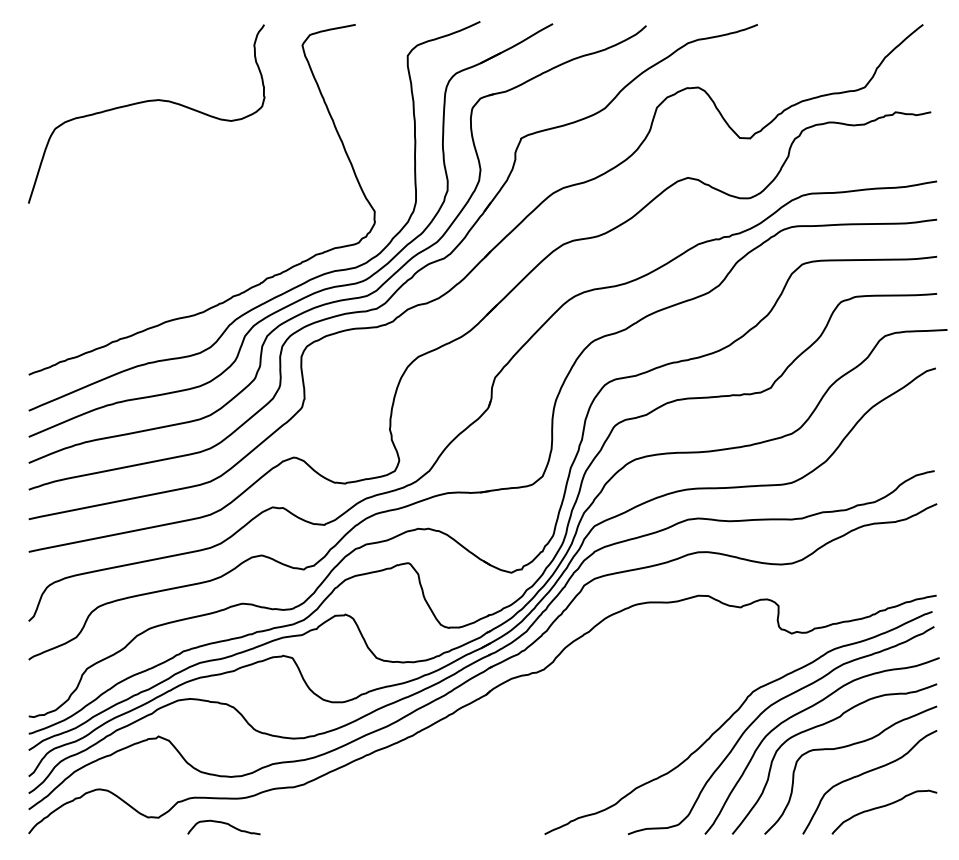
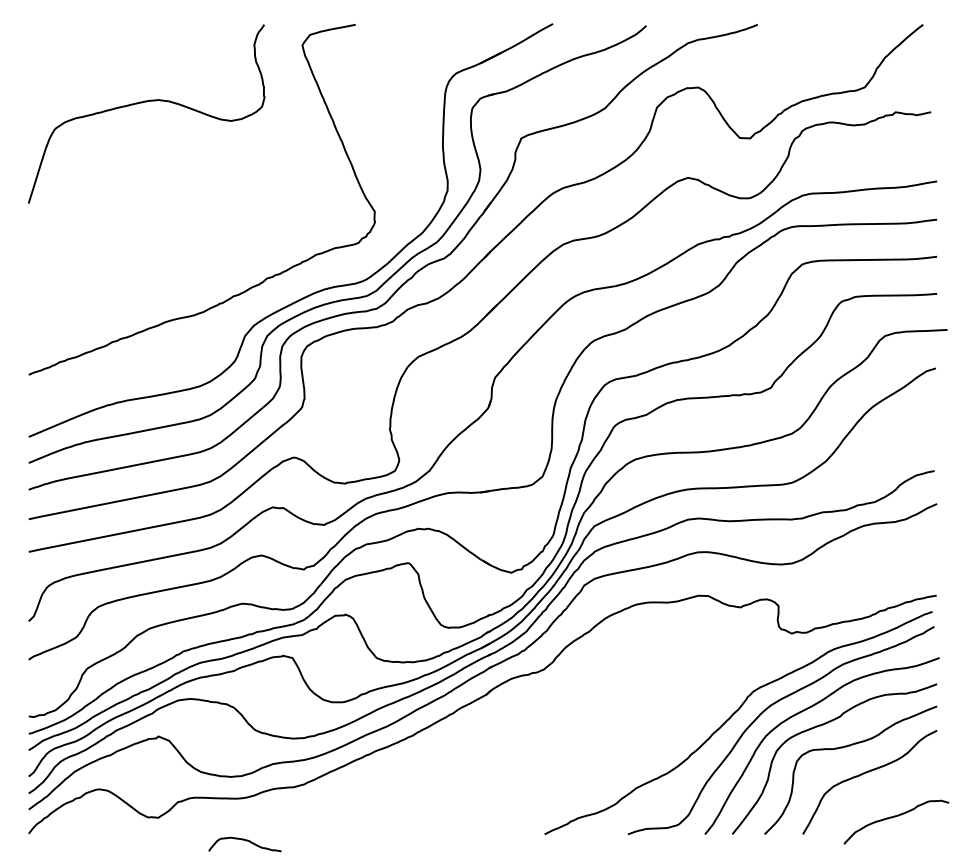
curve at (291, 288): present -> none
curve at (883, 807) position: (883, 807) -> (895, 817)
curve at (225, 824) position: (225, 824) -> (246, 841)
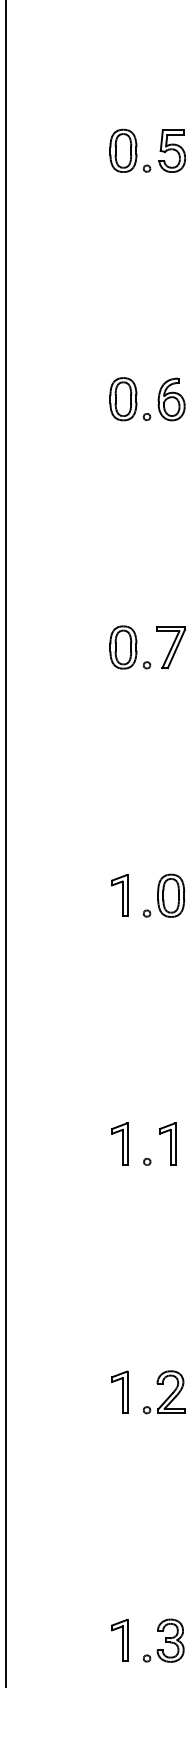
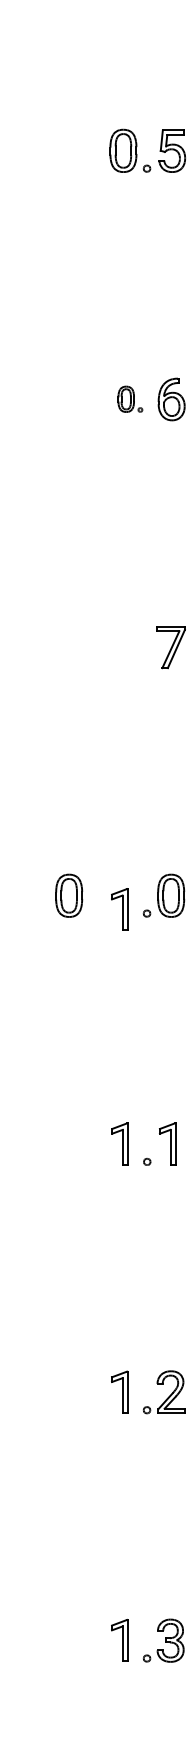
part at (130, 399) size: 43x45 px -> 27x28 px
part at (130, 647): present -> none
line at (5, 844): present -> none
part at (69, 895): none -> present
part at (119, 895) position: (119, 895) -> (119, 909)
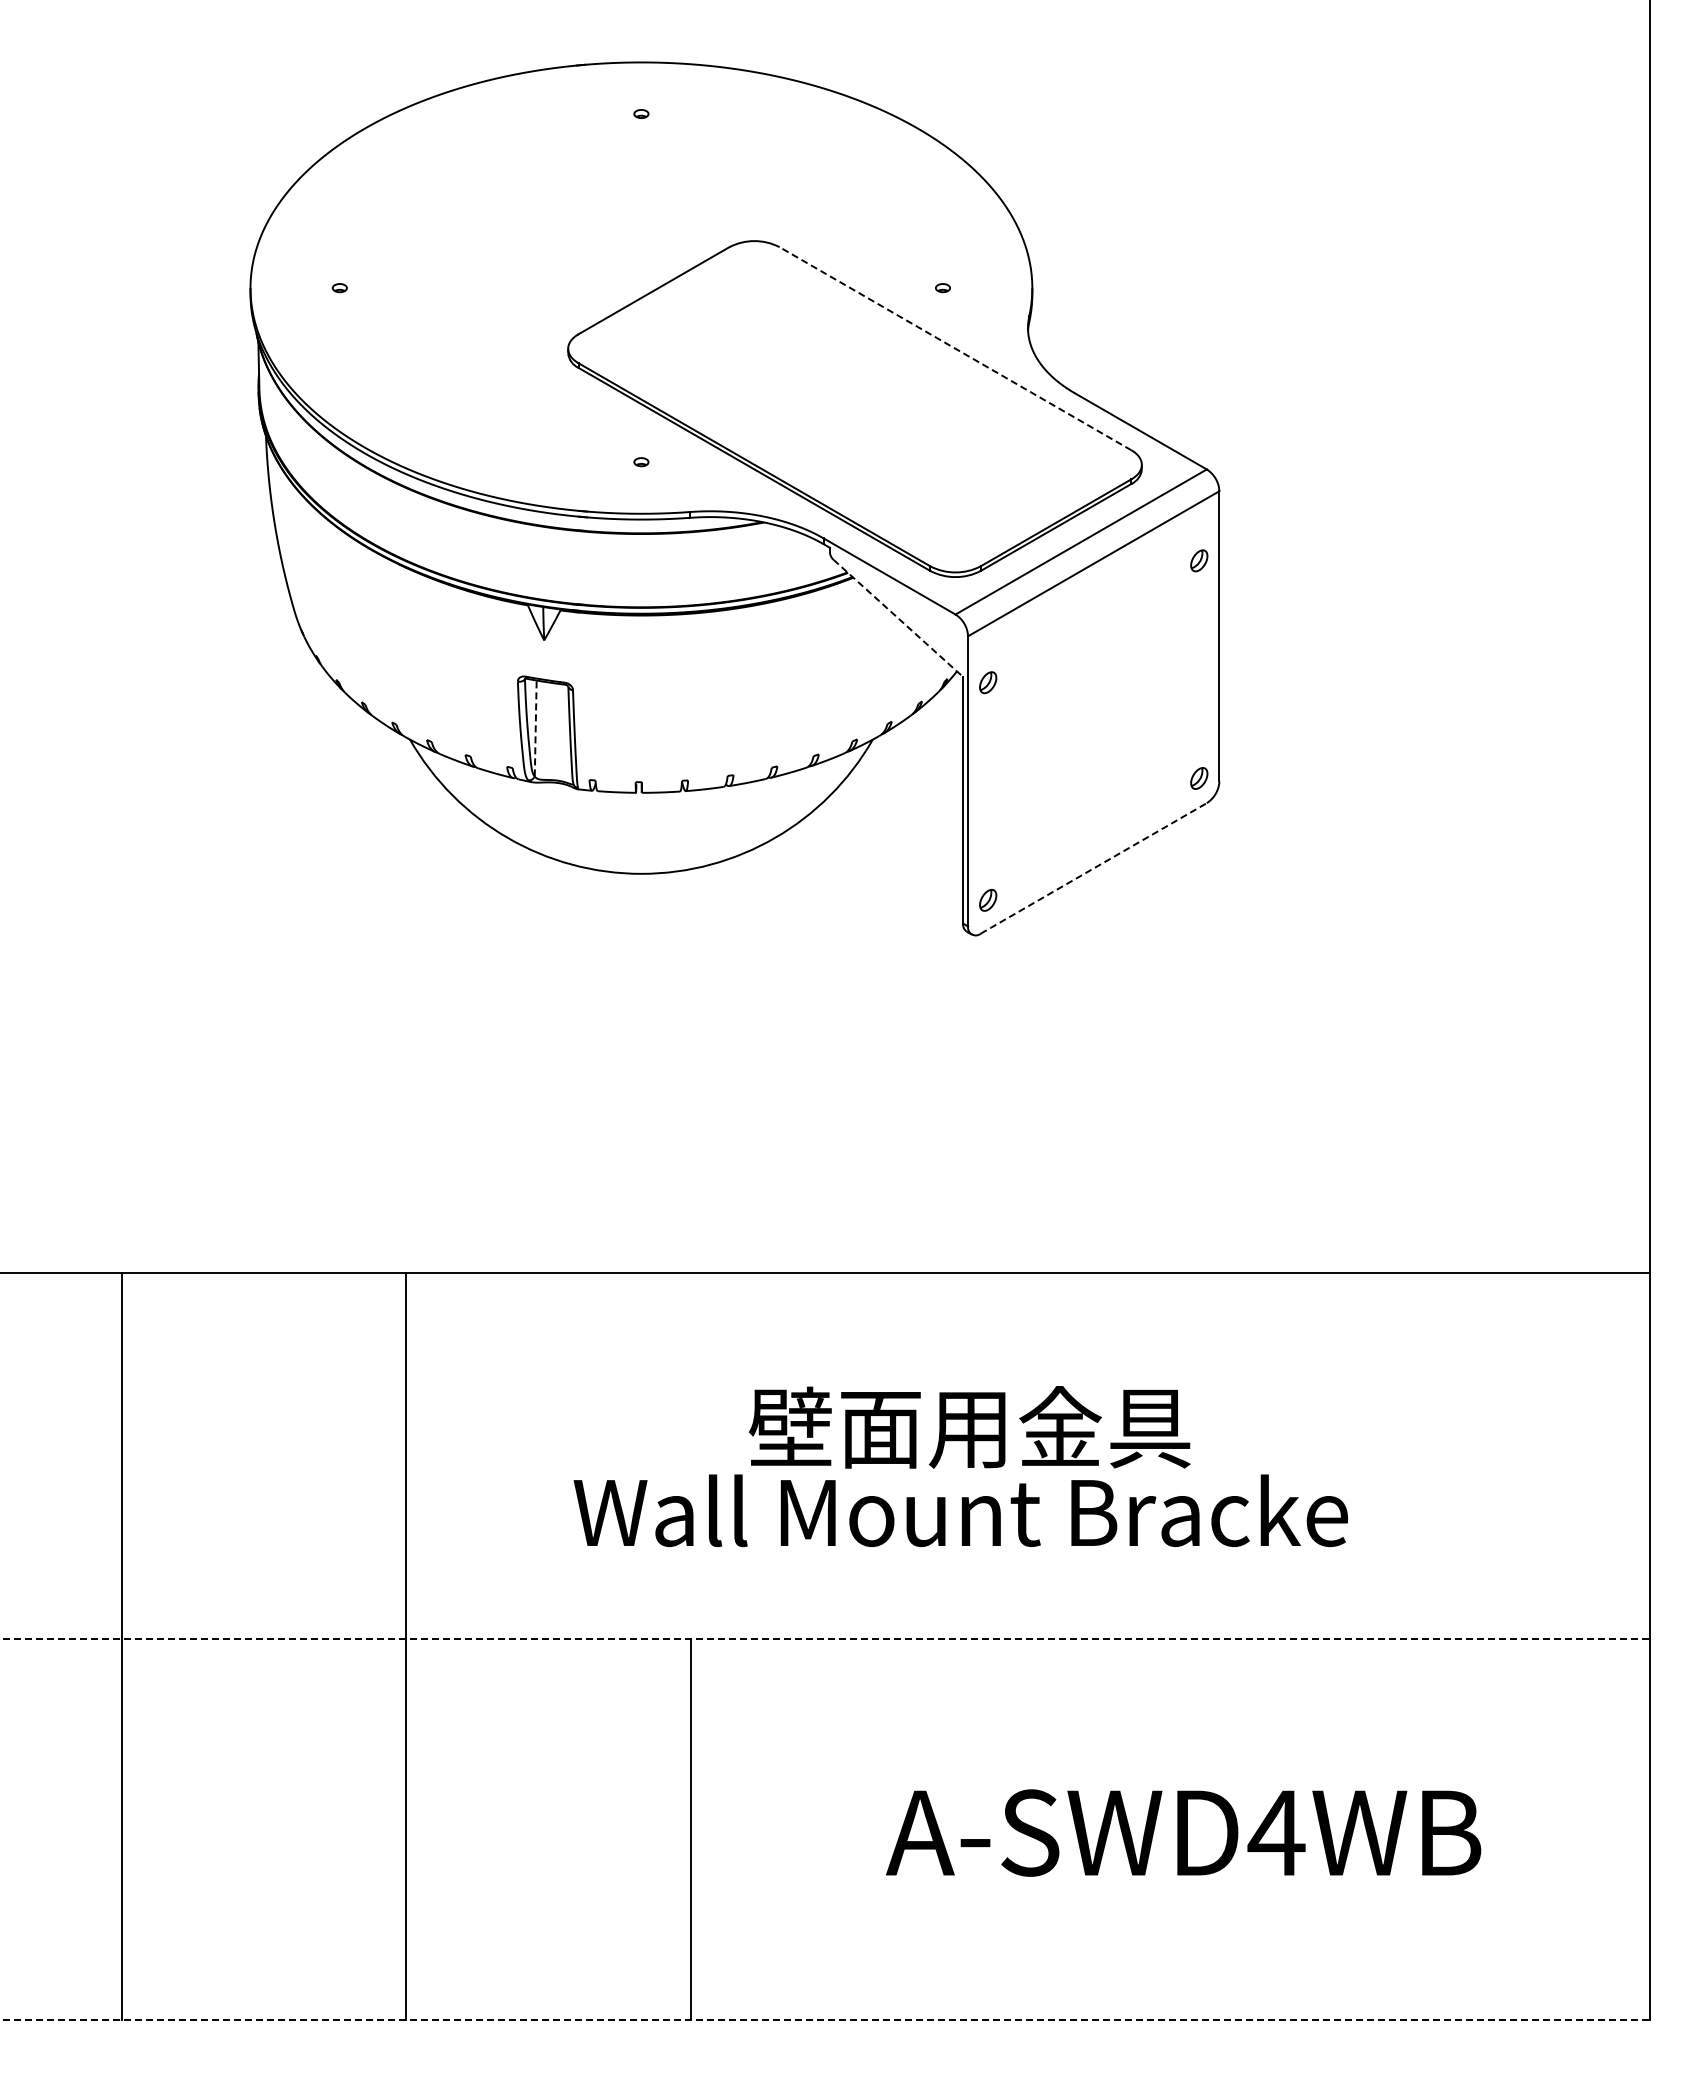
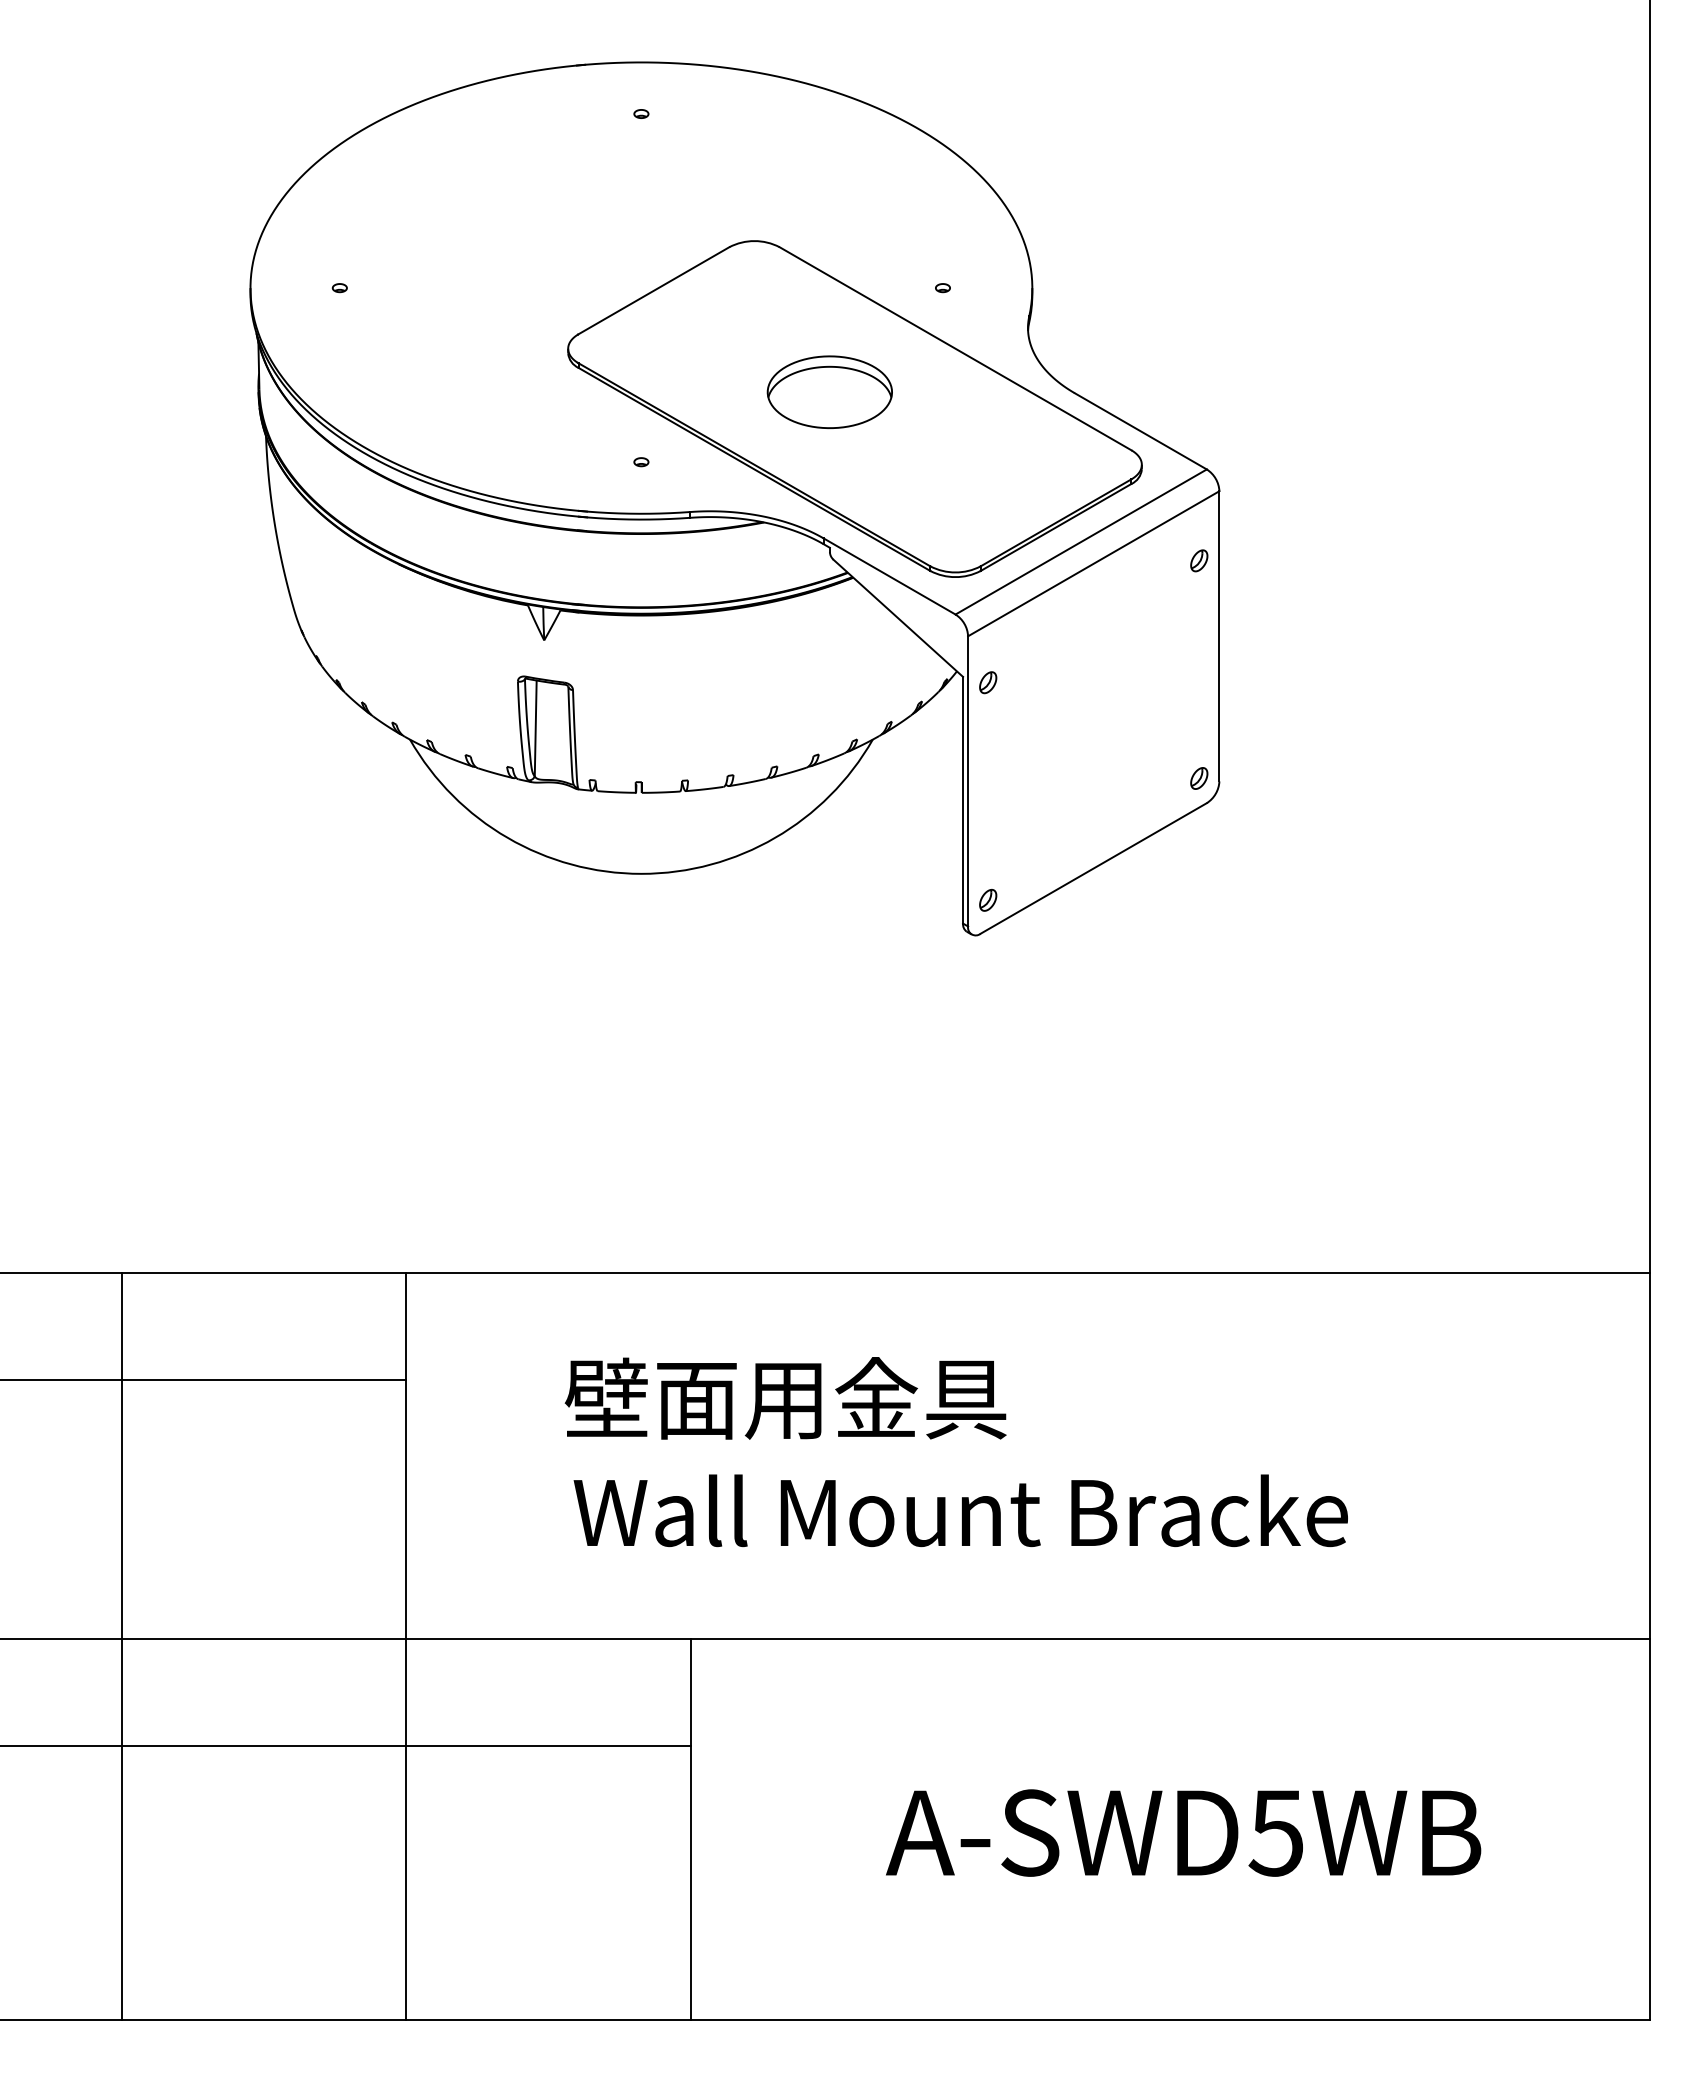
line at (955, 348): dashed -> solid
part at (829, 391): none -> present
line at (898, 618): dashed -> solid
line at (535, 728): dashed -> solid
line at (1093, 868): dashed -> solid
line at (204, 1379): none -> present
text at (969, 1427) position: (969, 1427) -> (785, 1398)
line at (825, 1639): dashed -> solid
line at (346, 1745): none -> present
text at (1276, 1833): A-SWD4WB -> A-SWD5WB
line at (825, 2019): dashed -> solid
· · ·
GIVEN INSTRUCTION:
Reproduce every line of the items above word for word, leaving out the pictures.

THE SOLUTION:
curve at (291, 288): present -> none
curve at (883, 807) position: (883, 807) -> (895, 817)
curve at (225, 824) position: (225, 824) -> (246, 841)
part at (130, 399) size: 43x45 px -> 27x28 px
part at (130, 647): present -> none
line at (5, 844): present -> none
part at (69, 895): none -> present
part at (119, 895) position: (119, 895) -> (119, 909)
line at (955, 348): dashed -> solid
part at (829, 391): none -> present
line at (898, 618): dashed -> solid
line at (535, 728): dashed -> solid
line at (1093, 868): dashed -> solid
line at (204, 1379): none -> present
text at (969, 1427) position: (969, 1427) -> (785, 1398)
line at (825, 1639): dashed -> solid
line at (346, 1745): none -> present
text at (1276, 1833): A-SWD4WB -> A-SWD5WB
line at (825, 2019): dashed -> solid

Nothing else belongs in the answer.